Joliet injury lawyer to become president of state association
Reprinted from Chicago Tribune
By Joseph Tybor
TRIBUNE STAFF WRITER
Unlike other young lawyers just out of law school, Laird Ozmon did not have the concerns of where to work and what to do.
His father, Nat, was — and still is — considered one of the finest trial lawyers in Cook County as founder of a plaintiff’s injury firm, and there was little question that Laird Ozmon would start there.
Then, one Saturday in 1983, Laird asked his father out for breakfast at the famed Walnut Room at the Bismarck Hotel and dropped this bombshell: He was going to start his own personal injury firm in Joliet.
The move was in keeping with his independent youth — after high school, he had rejected an appointment to the Air Force Academy and sold vacuum cleaners for a time before deciding on law school.
But Laird’s father still was stunned. It would be a tough go, no guarantees.
Phil Corboy, well-known among Chicago’s plaintiffs’ lawyers, told Laird, “Kid, it takes a lot of guts to kick yourself out of the nest.” He then proceeded to feed Laird a few cases to help get him under way.
Nearly 15 years later, Laird Ozmon, 43, is well on his way. This week he will take over as president of the Illinois Trial Lawyers Association, becoming the first personal-injury lawyer from Joliet to head the group.
His installation Friday also will mark the first time a father and a son have served as the group’s president. Nat Ozmon was president in 1969-70.
Laird Ozmon’s ascent follows some notable legal victories of his own, including two multi-million dollar verdicts against Black & Decker Inc., on behalf of two workers whose hands were amputated while they were using a miter saw that lacked a guard its designer had recommended.
Ozmon is taking over at a critical juncture in the association’s 25-year history and is expected to spearhead a change in the way it does political business, by focusing on Republicans as well as Democrats.
The association, considered one of the most influential lobbying groups in Springfield and a group that largely supports Democrats, still is reeling from the 1994 election that gave Republicans control of both houses of the Illinois legislature, as well as the governorship.
One of the results was an overhaul of Illinois tort law.

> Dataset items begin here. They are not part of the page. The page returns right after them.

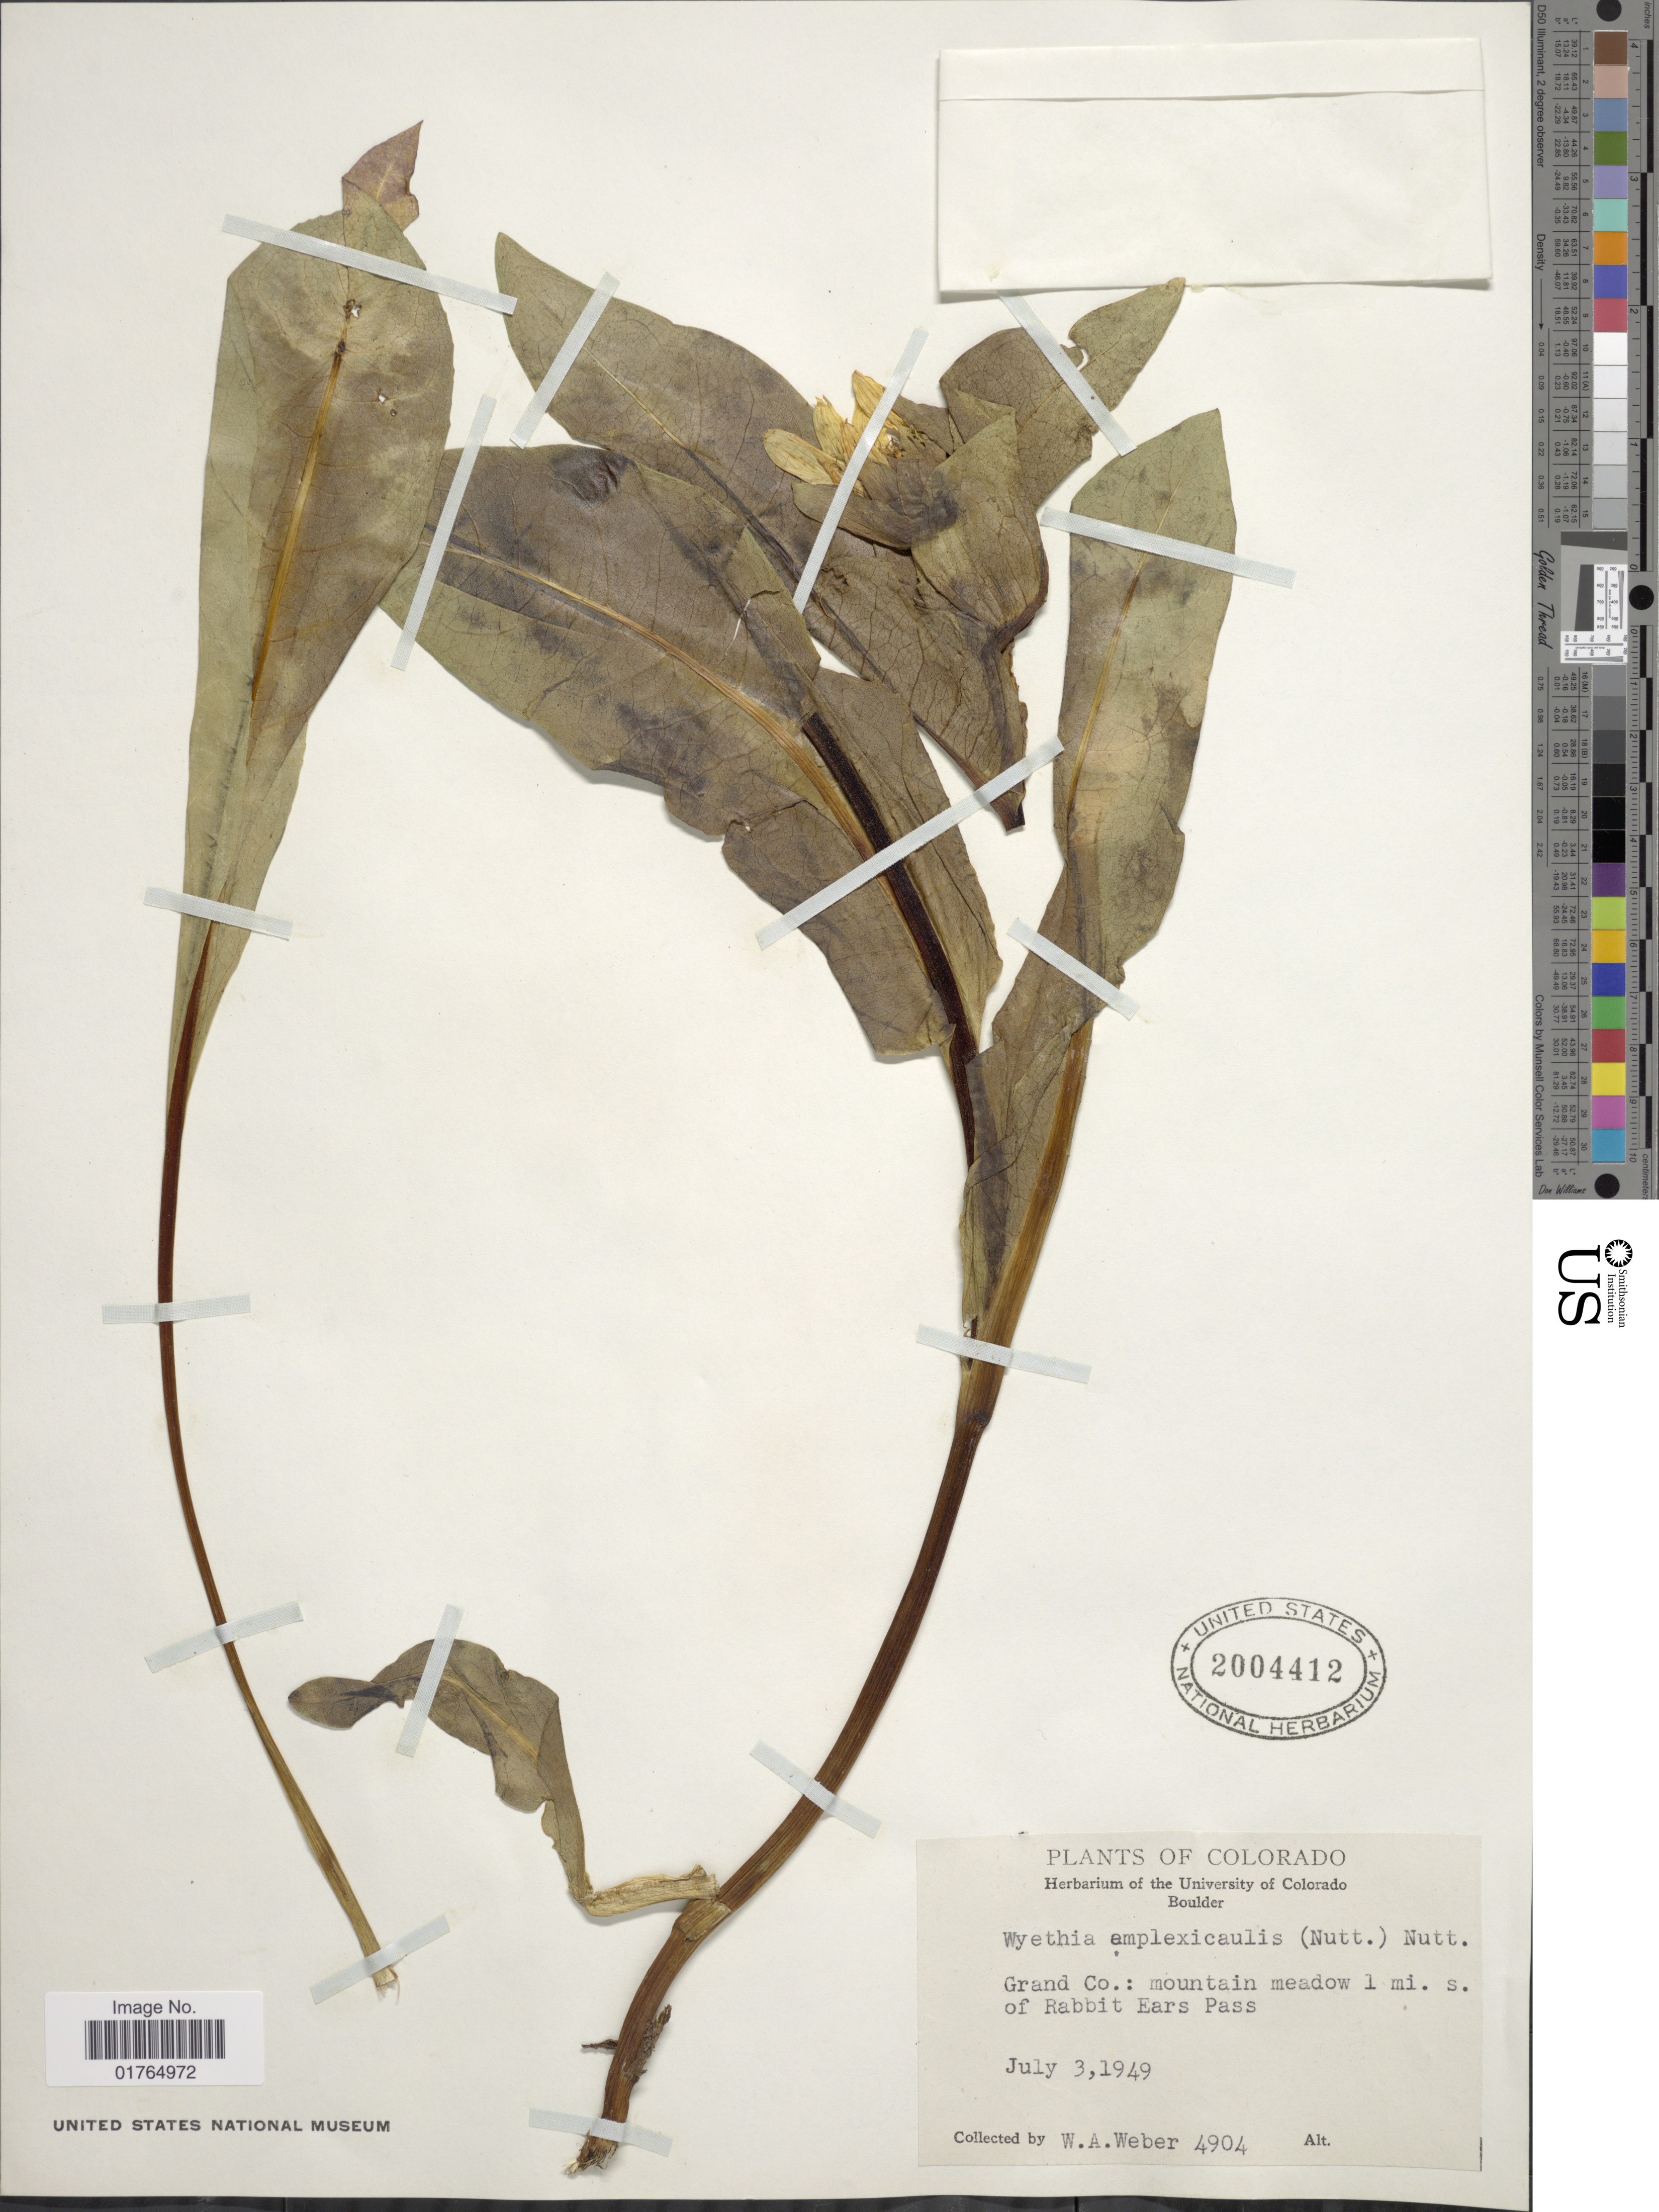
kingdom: Plantae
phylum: Tracheophyta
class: Magnoliopsida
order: Asterales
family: Asteraceae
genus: Wyethia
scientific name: Wyethia amplexicaulis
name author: Nutt.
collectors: W. A. Weber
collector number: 4904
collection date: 1949-07-03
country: United States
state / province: Colorado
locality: Grand Co., mountain meadow 1 mi S of Rabbit Ears Pass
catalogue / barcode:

Republicans said their aim was to reduce frivolous lawsuits and to cut legal costs for insurance companies, manufacturers and the medical profession.
The primary change was to limit the amount of money a person injured through someone else’s negligence could recover for pain and suffering and disability.
The trial lawyers and some consumer groups considered the legislation a gutting of victims’ rights.
Lawyers also considered the legislation a direct attack on them by the republican-controlled state government and their allies in manufacturing, business and medicine. Lawyers’ fees can be pegged to a percentage of the money recovered.
“They’re out to stick a knife into the heart of the Illinois Trial Lawyers Association because certainly we have been a nemesis of theirs as they are to us.”
The trial lawyers already have fought back, raising more than a half-million dollars from their 2,200 members in a special assessment to challenge the law’s constitutionality.
Included in their strategy was hiring Harvard law professor Laurence Tribe, one of the nation’s most noted constitutional experts, to argue their case recently before the Illinois Supreme Court.
Lower court judges have declared parts of the law unconstitutional, and a 4-3 Democratic majority on the high court does not hurt the trial lawyers’ chances of nullifying it.
The trial lawyers have been among the biggest and most generous supporters of House Speaker Michael Madigan and his Democrats. Their latest report filed with the State Board of Elections shows political expenditures of $329.750 for the six months ending Dec. 31. That does not include individual contributions from their members.
Dues range from $10 to $1,000 a year, depending on how long a lawyer has been in practice. Those at the top of the profession are assessed for special projects such as the constitutional challenge to the reform laws.
“We make no bones about it,” Ozmon said. “We certainly are an organization that is politically active and will be politically active and we want the other side to know that.”